John McCarthy brought recursion into programming with LISP (1960), the first language where recursive function calls were the primary control structure. LISP’s car, cdr, and cons made recursive list processing practical. McCarthy’s “Recursive Functions of Symbolic Expressions and Their Computation by Machine” remains one of the most influential papers in computer science.

Peter Landin’s SECD machine (1964) showed how to mechanically evaluate expressions with closures and recursive calls, connecting lambda calculus to real implementation. Guy Steele and Gerald Sussman’s “Lambda: The Ultimate” papers (1975-1980) proved that tail-recursive calls and GOTOs are the same thing, that lambda expressions can replace every control structure, and that a sufficiently smart compiler can make functional code as fast as imperative code. Their work led to Scheme’s guarantee of tail-call optimization, a guarantee that most other languages (R included) chose not to make.
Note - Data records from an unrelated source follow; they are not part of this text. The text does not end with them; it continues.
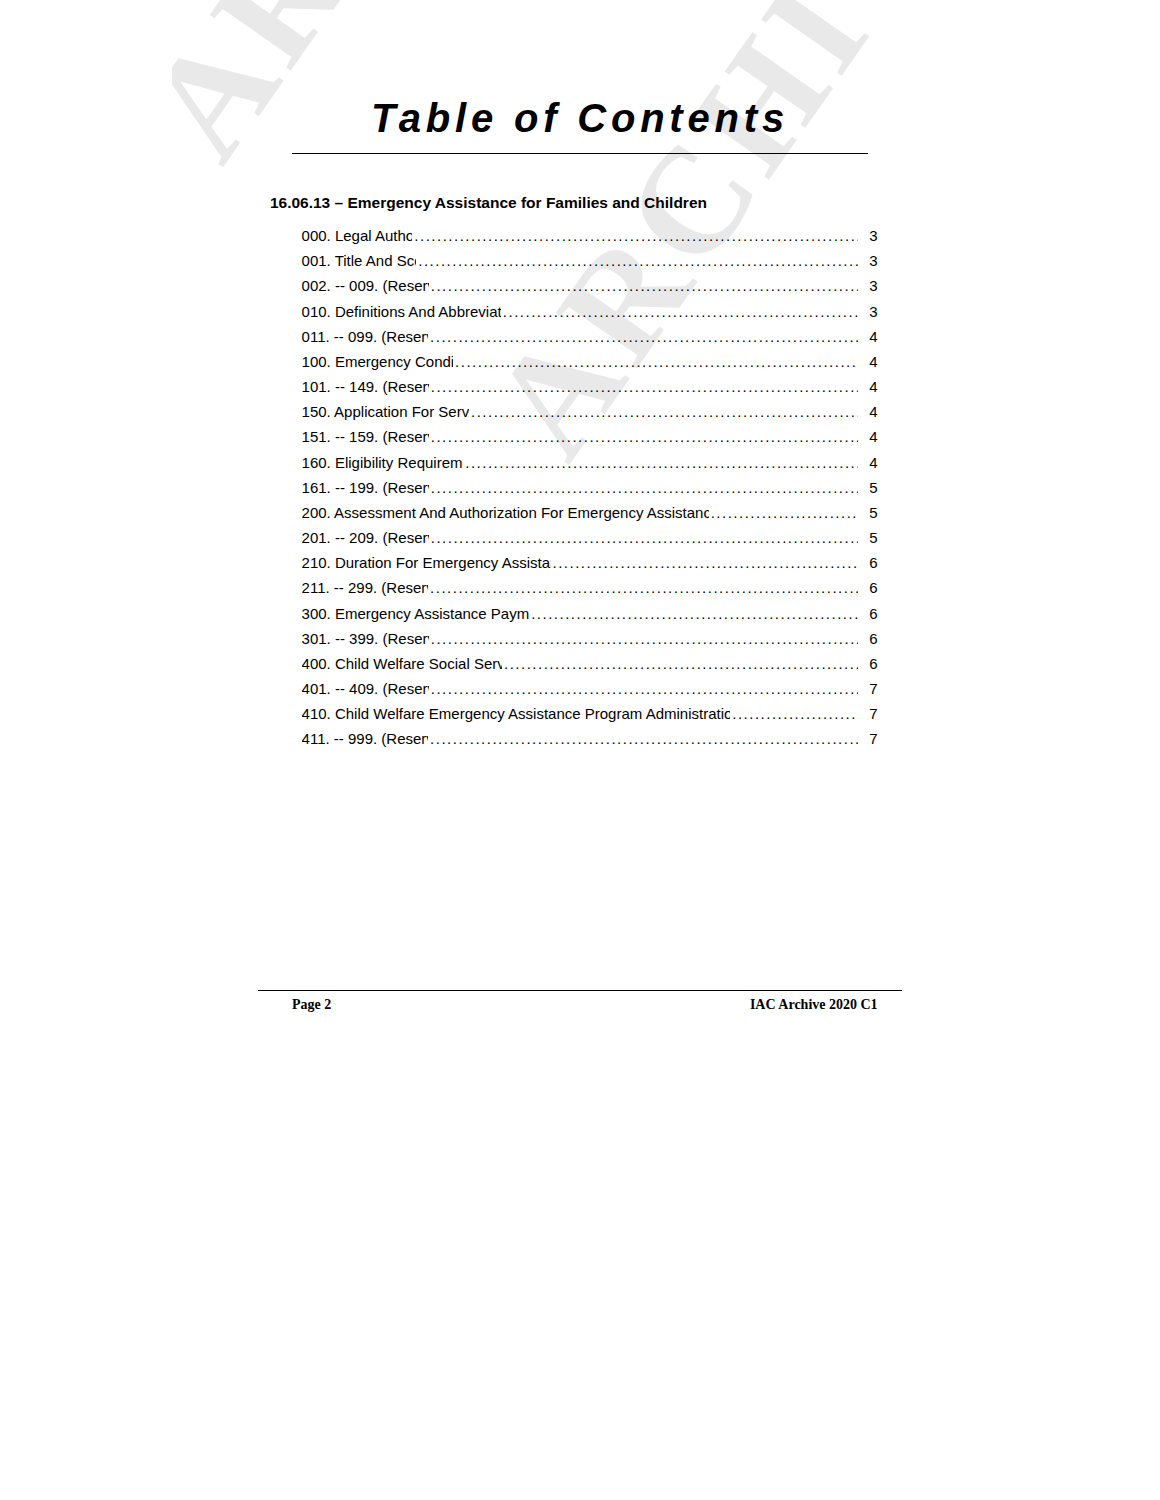ARCHIVE ARCHIVE
Table of Contents
16.06.13 – Emergency Assistance for Families and Children
000. Legal Authority................................................................................................. 3
001. Title And Scope................................................................................................. 3
002. -- 009. (Reserved)............................................................................................ 3
010. Definitions And Abbreviations.......................................................................... 3
011. -- 099. (Reserved)............................................................................................ 4
100. Emergency Condition...................................................................................... 4
101. -- 149. (Reserved)............................................................................................ 4
150. Application For Services.................................................................................. 4
151. -- 159. (Reserved)............................................................................................ 4
160. Eligibility Requirements.................................................................................... 4
161. -- 199. (Reserved)............................................................................................ 5
200. Assessment And Authorization For Emergency Assistance............................ 5
201. -- 209. (Reserved)............................................................................................ 5
210. Duration For Emergency Assistance............................................................. 6
211. -- 299. (Reserved)............................................................................................ 6
300. Emergency Assistance Payments................................................................... 6
301. -- 399. (Reserved)............................................................................................ 6
400. Child Welfare Social Services.......................................................................... 6
401. -- 409. (Reserved)............................................................................................ 7
410. Child Welfare Emergency Assistance Program Administration........................ 7
411. -- 999. (Reserved)............................................................................................ 7
Page 2
IAC Archive 2020 C1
R inherits its recursive capabilities from S, which inherited them from the general tradition of expression-based languages. S was not designed for deep recursion; it was designed for interactive statistical computing, where vectorized operations dominate. The lack of TCO in R is not an oversight but a reflection of priorities: the language optimized for the common case (vectorized numerical work) at the cost of the uncommon one (deep recursion).